When booting, GRUB is low-resolution. If I boot into EOS, somewhere in the systemd startup process the resolution fixes itself. If I boot into W11, however, the screen stays the same resolution and I can’t fix it from Windows’ display settings.
But if I enter the BIOS (UEFI) from the GRUB option or the Windows Recovery Environment, I can then boot either into GRUB or straight into Windows with absolutely no resolution issues at all. Everything is at native resolution.
Windows is not coexistence-freindly. One of the things ist does, is to not shutdown completely. So if you start, it is NOT a cold start, and many hardware initialization is skipped. You might run into various problems. Switch off fast boot in windows is strongly recommended. The thing is: you will not notice that it is slower without “fast boot”, a rogue who thinks evil…
Booting Windows from UEFI menu (Quick Boot Menu) is a good practice, when multi-booting with Linux.
This issue is one of the reasons.
If there is a way to fix the Grub resolution, it may be found inside the BIOS options, since Linux has not started yet, when Grub menu starts. It sounds like a hardware/firmware vendor problem.
I was hopeful this’d be the answer, but it changes nothing. Could it be something to do with the fact that I chose for the drive to be encrypted when I installed?
Unfortunately, my BIOS is pretty bare when it comes to settings. I’ve dualbooted W11 and EOS (Gemini) on this computer before, and am only running into this problem after I’ve done a wipe of all hard drives. The hard drive wipe doesn’t make much sense to change anything, though, right?

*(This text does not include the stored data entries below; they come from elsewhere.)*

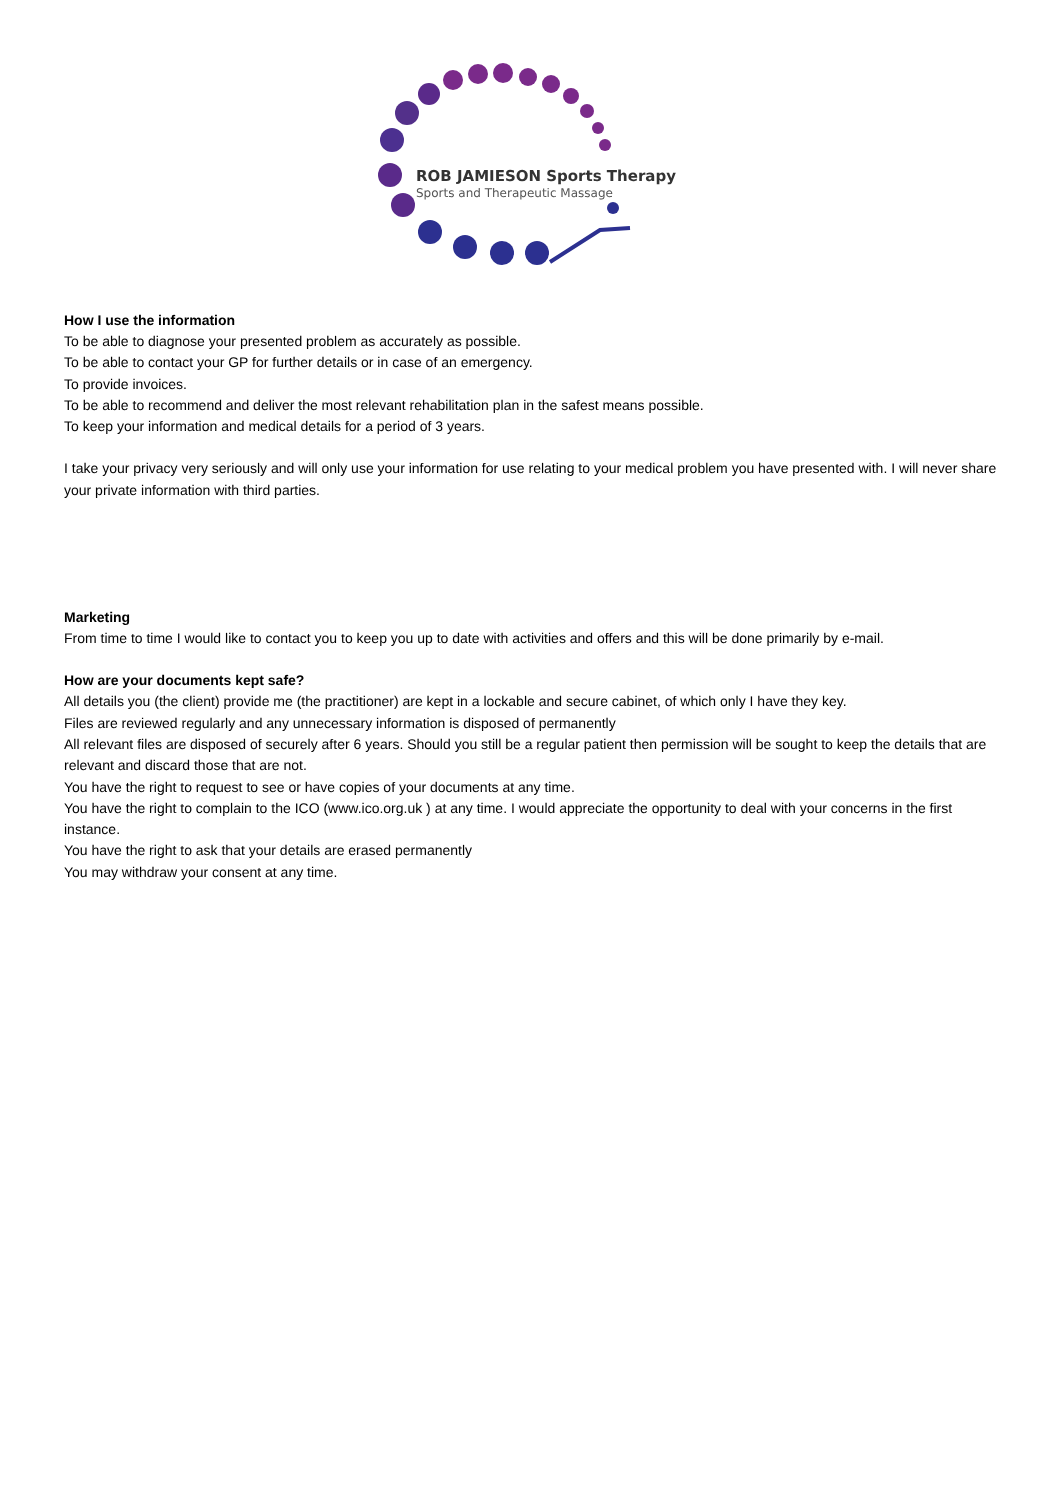ROB JAMIESON Sports Therapy
Sports and Therapeutic Massage
How I use the information
To be able to diagnose your presented problem as accurately as possible.
To be able to contact your GP for further details or in case of an emergency.
To provide invoices.
To be able to recommend and deliver the most relevant rehabilitation plan in the safest means possible.
To keep your information and medical details for a period of 3 years.
I take your privacy very seriously and will only use your information for use relating to your medical problem you have presented with. I will never share your private information with third parties.
Marketing
From time to time I would like to contact you to keep you up to date with activities and offers and this will be done primarily by e-mail.
How are your documents kept safe?
All details you (the client) provide me (the practitioner) are kept in a lockable and secure cabinet, of which only I have they key.
Files are reviewed regularly and any unnecessary information is disposed of permanently
All relevant files are disposed of securely after 6 years. Should you still be a regular patient then permission will be sought to keep the details that are relevant and discard those that are not.
You have the right to request to see or have copies of your documents at any time.
You have the right to complain to the ICO (www.ico.org.uk ) at any time. I would appreciate the opportunity to deal with your concerns in the first instance.
You have the right to ask that your details are erased permanently
You may withdraw your consent at any time.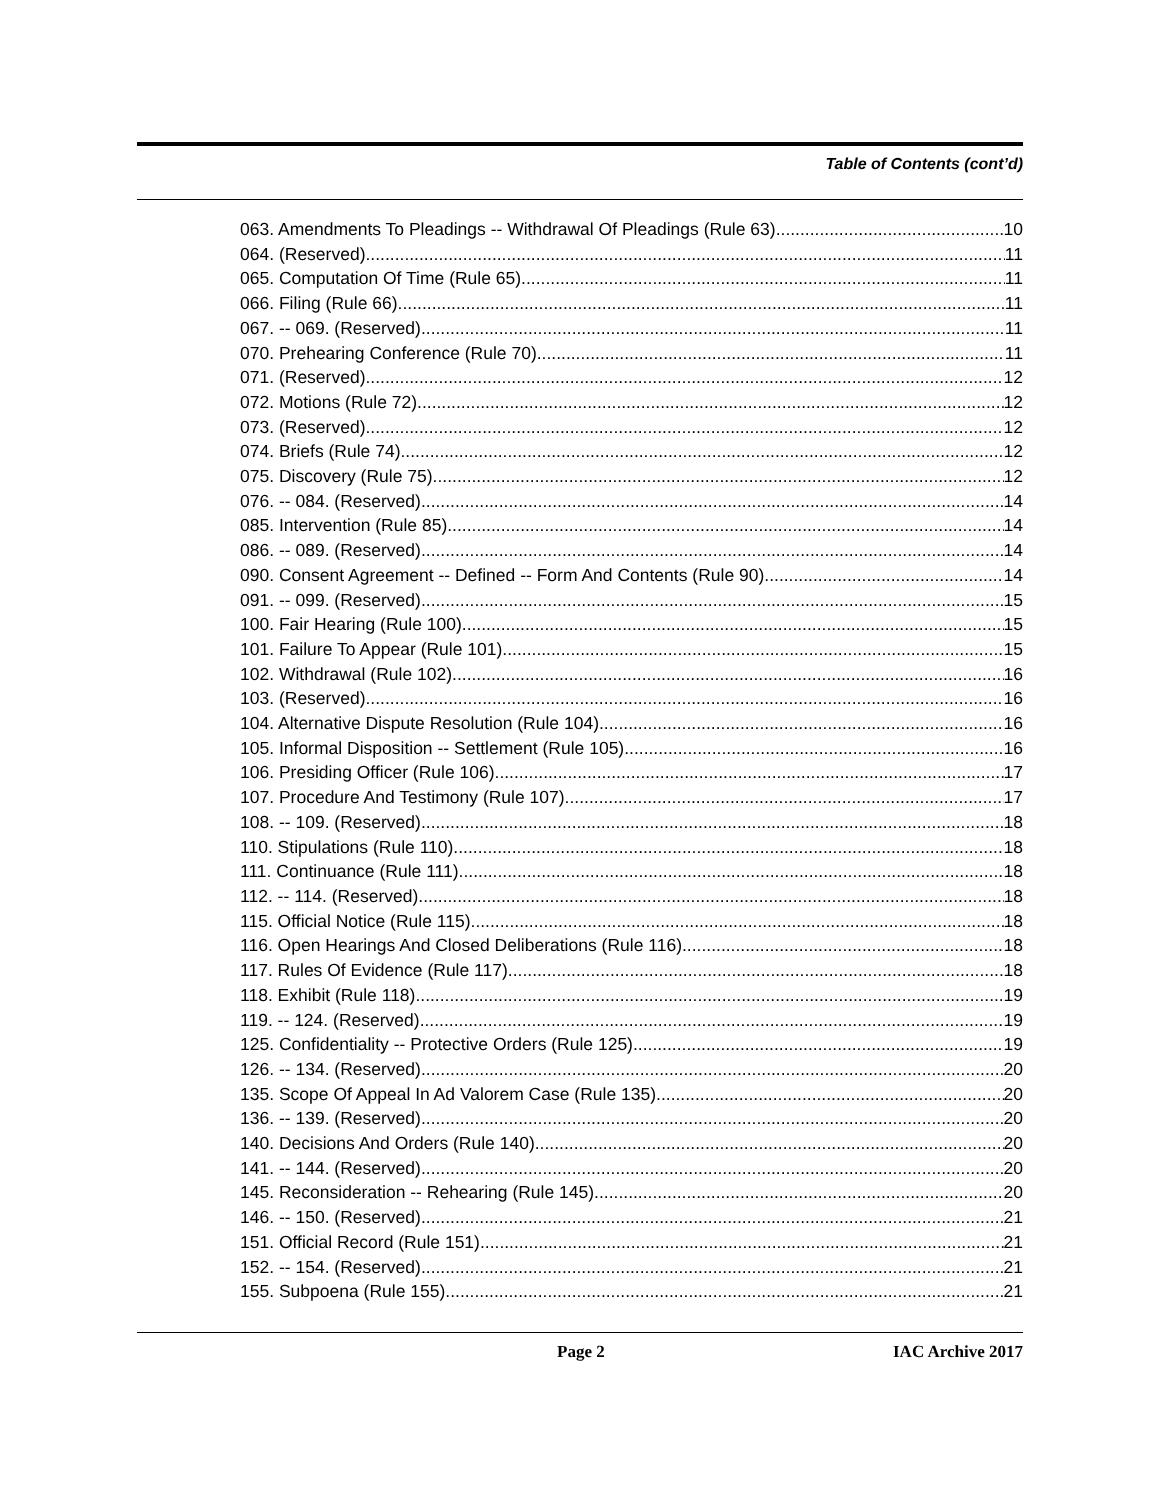Table of Contents (cont’d)
063. Amendments To Pleadings -- Withdrawal Of Pleadings (Rule 63). 10
064. (Reserved) 11
065. Computation Of Time (Rule 65). 11
066. Filing (Rule 66). 11
067. -- 069. (Reserved) 11
070. Prehearing Conference (Rule 70). 11
071. (Reserved) 12
072. Motions (Rule 72). 12
073. (Reserved) 12
074. Briefs (Rule 74). 12
075. Discovery (Rule 75). 12
076. -- 084. (Reserved) 14
085. Intervention (Rule 85). 14
086. -- 089. (Reserved) 14
090. Consent Agreement -- Defined -- Form And Contents (Rule 90). 14
091. -- 099. (Reserved) 15
100. Fair Hearing (Rule 100). 15
101. Failure To Appear (Rule 101). 15
102. Withdrawal (Rule 102). 16
103. (Reserved) 16
104. Alternative Dispute Resolution (Rule 104). 16
105. Informal Disposition -- Settlement (Rule 105). 16
106. Presiding Officer (Rule 106). 17
107. Procedure And Testimony (Rule 107). 17
108. -- 109. (Reserved) 18
110. Stipulations (Rule 110). 18
111. Continuance (Rule 111). 18
112. -- 114. (Reserved) 18
115. Official Notice (Rule 115). 18
116. Open Hearings And Closed Deliberations (Rule 116). 18
117. Rules Of Evidence (Rule 117). 18
118. Exhibit (Rule 118). 19
119. -- 124. (Reserved) 19
125. Confidentiality -- Protective Orders (Rule 125). 19
126. -- 134. (Reserved) 20
135. Scope Of Appeal In Ad Valorem Case (Rule 135). 20
136. -- 139. (Reserved) 20
140. Decisions And Orders (Rule 140). 20
141. -- 144. (Reserved) 20
145. Reconsideration -- Rehearing (Rule 145). 20
146. -- 150. (Reserved) 21
151. Official Record (Rule 151). 21
152. -- 154. (Reserved) 21
155. Subpoena (Rule 155). 21
Page 2 IAC Archive 2017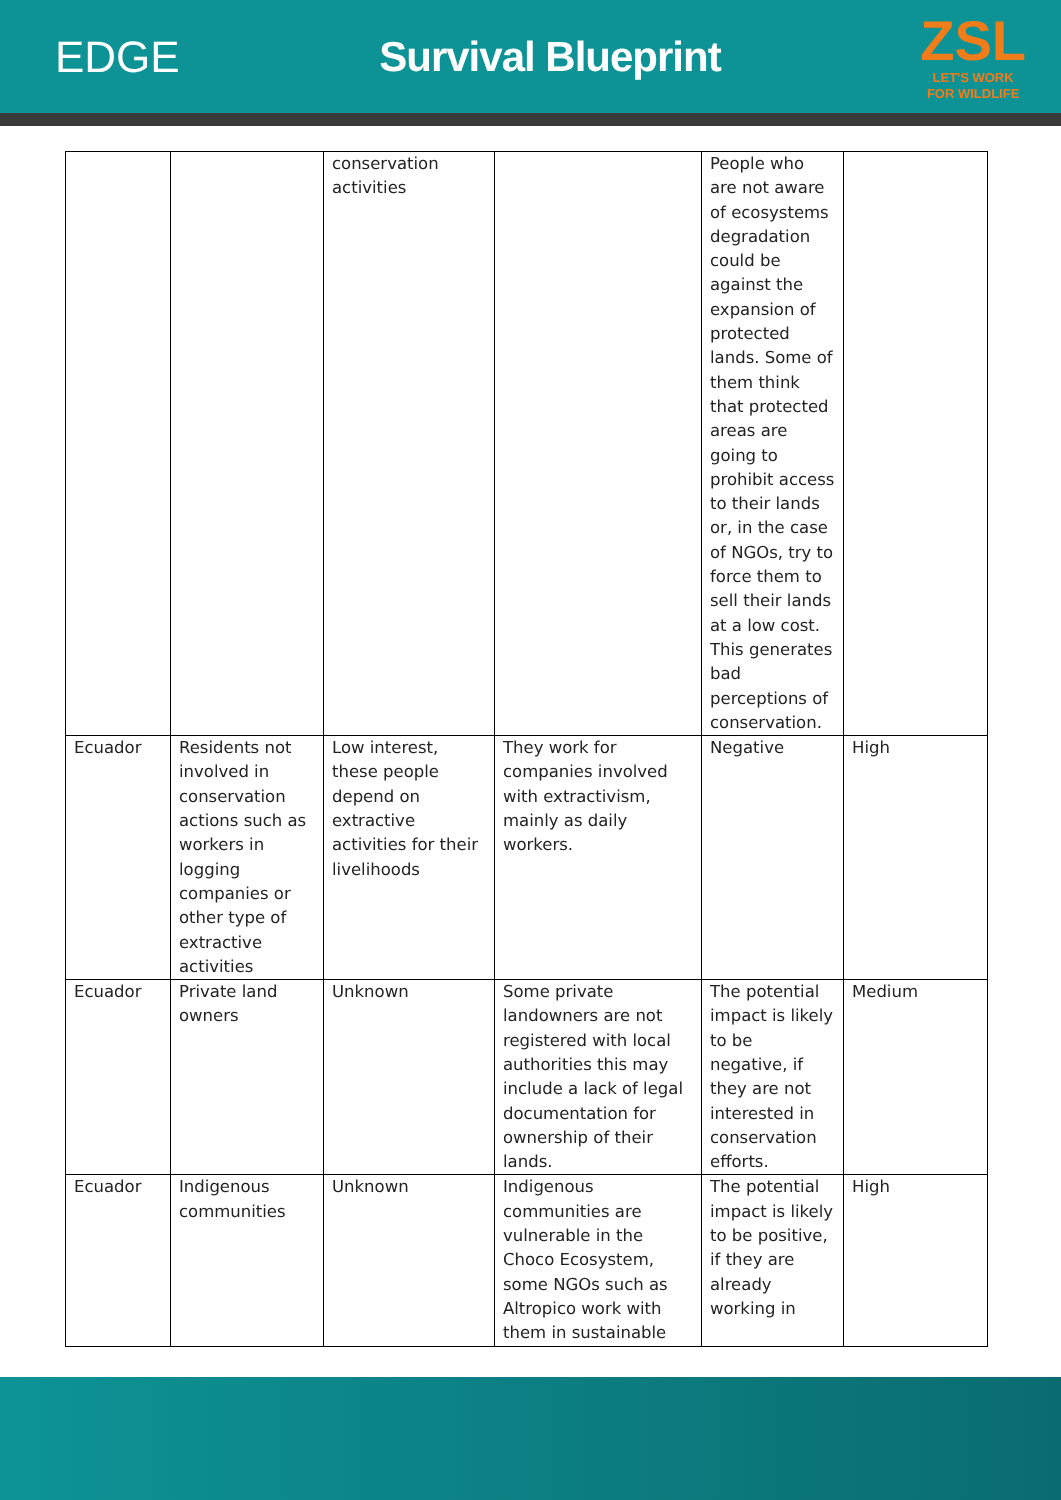EDGE Survival Blueprint
ZSL
LET'S WORK
FOR WILDLIFE
| | | conservation activities | | People who are not aware of ecosystems degradation could be against the expansion of protected lands. Some of them think that protected areas are going to prohibit access to their lands or, in the case of NGOs, try to force them to sell their lands at a low cost. This generates bad perceptions of conservation. | |
| Ecuador | Residents not involved in conservation actions such as workers in logging companies or other type of extractive activities | Low interest, these people depend on extractive activities for their livelihoods | They work for companies involved with extractivism, mainly as daily workers. | Negative | High |
| Ecuador | Private land owners | Unknown | Some private landowners are not registered with local authorities this may include a lack of legal documentation for ownership of their lands. | The potential impact is likely to be negative, if they are not interested in conservation efforts. | Medium |
| Ecuador | Indigenous communities | Unknown | Indigenous communities are vulnerable in the Choco Ecosystem, some NGOs such as Altropico work with them in sustainable | The potential impact is likely to be positive, if they are already working in | High |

Thinking of drivers, is it possible I need to install a driver somewhere so that my display is initialized correctly? I always assumed drivers only really came into play when actually booting to Linux/Windows.
If encryption does not work, you just get a hang boot because it cannot mount partition. If it finds the key and decrypts everything, i don’t see any reason for changed resolution. Grub hands over control to the Windows boot mechanism. That thing is responsible for whatever settings and hardware init is done.